Am Immobilienmarkt sind die Preise in den vergangenen Jahren explodiert. Rechnen Sie nun mit einer Gegenbewegung? Werden die Immobilienpreise in nächster Zeit sinken?

Im Augenblick zeichnet sich das noch nicht ab. Im Moment finden zwar kaum noch Immobilienbesichtigungen und Notartermine statt, und auch bei den Baufinanzierungen wird es bei uns ruhiger. Aber ich denke, nach der ersten Coronawelle wird es eine Wiederbelebung geben. Durch die Geldschwemme und die Nullzinspolitik, die sicher noch Jahre so weitergeht, wird der Boom nicht abbrechen. Vorausgesetzt, wir bekommen keine lange Rezession mit vielen Arbeitslosen. Wie sollen die Leute ihr Geld sonst anlegen?

Weil es für Sparbücher und Tagesgeldkonten keine Zinsen mehr gibt, haben Sie in den vergangenen Jahren auch Kleinanlegern geraten, ihr Geld in Aktien und Fonds zu investieren. Nun hat der Dax innerhalb eines Monats mehr als 20 Prozent verloren. War eine Aktienanlage doch ein Fehler?

Nein, das war kein Fehler. Inzwischen ist der Dax auch schon wieder gestiegen. Ich erwarte in den nächsten Monaten nach wie vor eine hohe Volatilität. Die Kurse können auch noch mal runtergehen, aber irgendwann werden sie wieder steigen. Keiner glaubt ja, dass die Coronakrise über Jahre geht. Und wenn irgendwann eine gewisse Normalisierung eintritt, dann werden auch die Kurse wieder deutlich steigen. Das Wichtigste ist jetzt, nicht panisch zu werden und auf Teufel komm raus zu verkaufen. Am Aktienmarkt muss man einen langen Atem haben, dann ist das – egal bei welcher Krise – über Jahrzehnte immer die beste Anlage gewesen.

Würden Sie Kleinanlegern empfehlen, jetzt am Aktienmarkt einzusteigen? Immerhin sind die Kurse so günstig wie schon lange nicht mehr.
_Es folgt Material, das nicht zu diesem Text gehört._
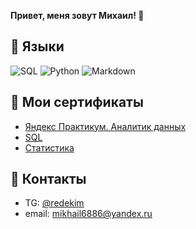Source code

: **Привет, меня зовут Михаил! 👋**

## 🌱 Языки
![SQL](https://img.shields.io/badge/-SQL-green)
![Python](https://img.shields.io/badge/-Python-green)
![Markdown](https://img.shields.io/badge/-Markdown-green)

## 📜 Мои сертификаты
* [Яндекс Практикум. Аналитик данных](https://github.com/RedEkim/RedEkim/blob/main/nosov_mikhail_2022.pdf)
* [SQL](https://stepik.org/cert/1685623)
* [Статистика](https://stepik.org/cert/1728181)

## 📣 Контакты
* TG: [@redekim](https://t.me/redekim)
* email: mikhail6886@yandex.ru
Die Kurse werden volatil bleiben. Das heißt, es wird sicherlich Ausschläge geben, nach unten genauso wie nach oben. Aber auf lange Sicht macht man nichts falsch, wenn man jetzt Aktien kauft. Ich empfehle regelmäßige Sparpläne, insbesondere in diesen volatilen Zeiten. Durch die monatlichen Ansparungen eröffnen sich für langfristige Anleger gute Renditechancen.

Wie wird sich die Krise auf das Ergebnis der Volksbank auswirken? Befürchten Sie einen Gewinneinbruch?

Wir sind sehr gut in das Jahr 2020 gestartet. Ein besseres Ergebnis als im vergangenen Jahr wäre realistisch gewesen. Corona hat uns jetzt einen Strich durch die Rechnung gemacht. Wir haben unsere Erwartungen deshalb revidiert, aber wir haben keine Angst. Wir waren in den vergangenen Jahren sicher auch ein wenig verwöhnt, denn durch die lange Wachstumsphase hatten wir beim Kreditgeschäft praktisch kein Risiko mehr. In diesem Jahr rechne ich wieder mit einem höheren Risikoergebnis, und auch unsere eigenen Wertanlagen leiden in dieser Phase. Aber das ist alles im beherrschbaren Bereich. Ich rechne immer noch mit einem Betriebsergebnis auf einem befriedigenden Niveau.